Can Bitcoin save us in a recession?
The hallmarks of a financial crisis include asset prices sharply declining, businesses and consumers inability to pay debts, and liquidity shortages experienced by financial institutions. Sound familiar? Currently, many of these and more are being reported across the world.
In the hopes of saving ourselves, it’s easy to look toward alternatives other than our unstable government-issued money and traditional economic markets. But is Bitcoin able to fill these big shoes?
Unfortunately, it may not be the safe-haven asset we hope it could be. Or at least, not yet. Bitcoin has only been around for 11 years and is still volatile, almost entirely driven by supply and demand.
Bitcoin can, however, offer a means to circumvent the impending troubles the ‘deglobalisation’ of our economies will cause. As it’s available to any entity around the world, it’s got inherent global liquidity.

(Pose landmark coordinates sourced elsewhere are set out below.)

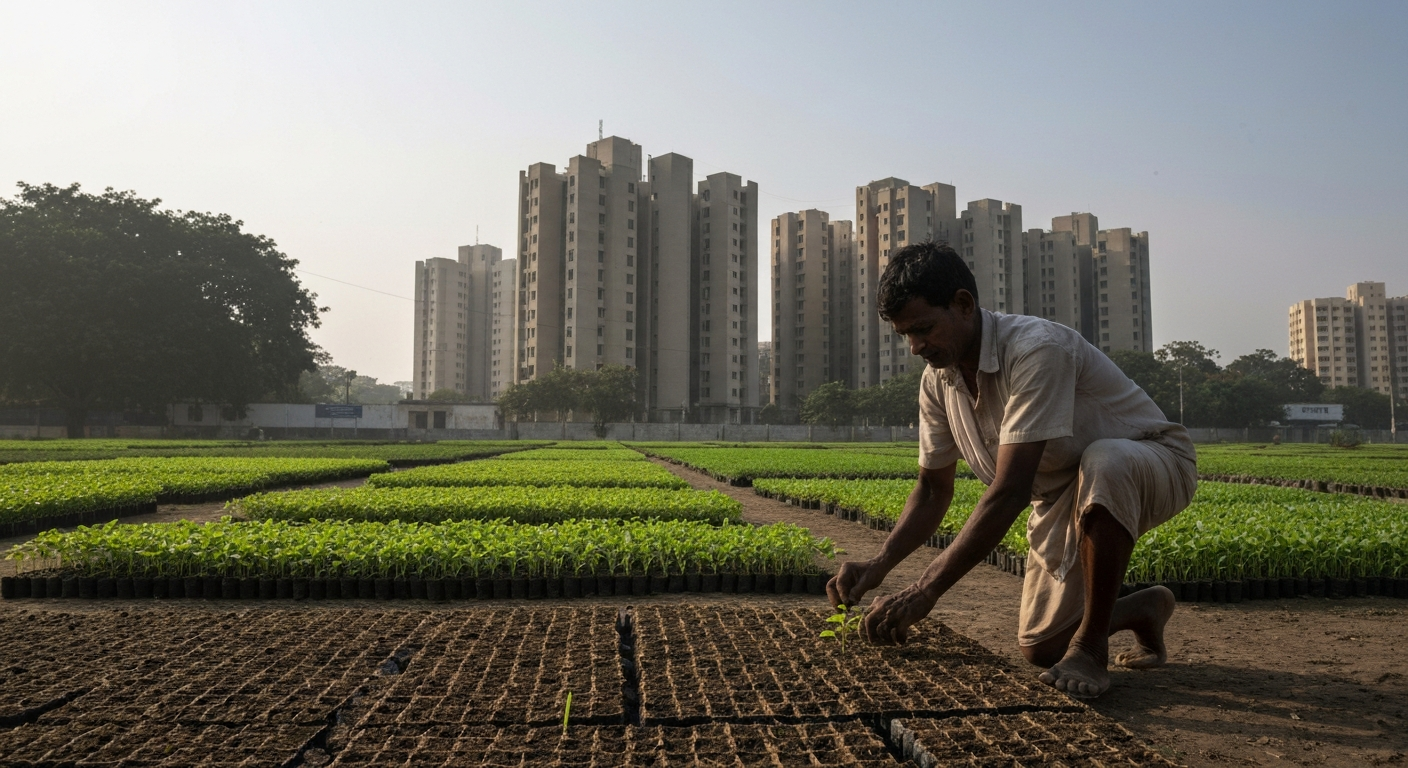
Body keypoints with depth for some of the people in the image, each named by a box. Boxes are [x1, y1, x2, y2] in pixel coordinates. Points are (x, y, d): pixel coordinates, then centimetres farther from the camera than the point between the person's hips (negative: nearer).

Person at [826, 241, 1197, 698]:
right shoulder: (938, 380, -9)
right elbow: (933, 490, 0)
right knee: (1039, 648, 2)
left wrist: (925, 590, -41)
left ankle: (1090, 647, -21)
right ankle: (1146, 610, 31)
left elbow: (1010, 492, -39)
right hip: (1064, 498, 7)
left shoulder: (1036, 350, -34)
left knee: (1102, 464, -43)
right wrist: (878, 566, -16)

Another attractive factor, particularly in these times, is its separation from central banks and government decisions, that could negatively impact individuals in an attempt to save themselves.
It’s important to remember, too, that generally in a recession, people will impulsively stock up on their preferred alternative asset – Bitcoin, for example. When enough people act on this, the Bitcoin price could skyrocket. As most crypto markets are still relatively small compared to equity markets, it’s more likely they’ll respond to smaller trading events. In this way, a handful of independent buyers or sellers could noticeably affect the prices in a short period of time. With this in mind, it’s important to consider whether the market could handle such movements without crashing.
It may be premature to label Bitcoin a recession hedge, but at the same time, it may be premature not to. The most important thing to remember if you’re planning on buying Bitcoin as a safer alternative is to never invest more than you can afford to lose and to make decisions based on thorough research. Ultimately, any investment carries its own set of unique risks.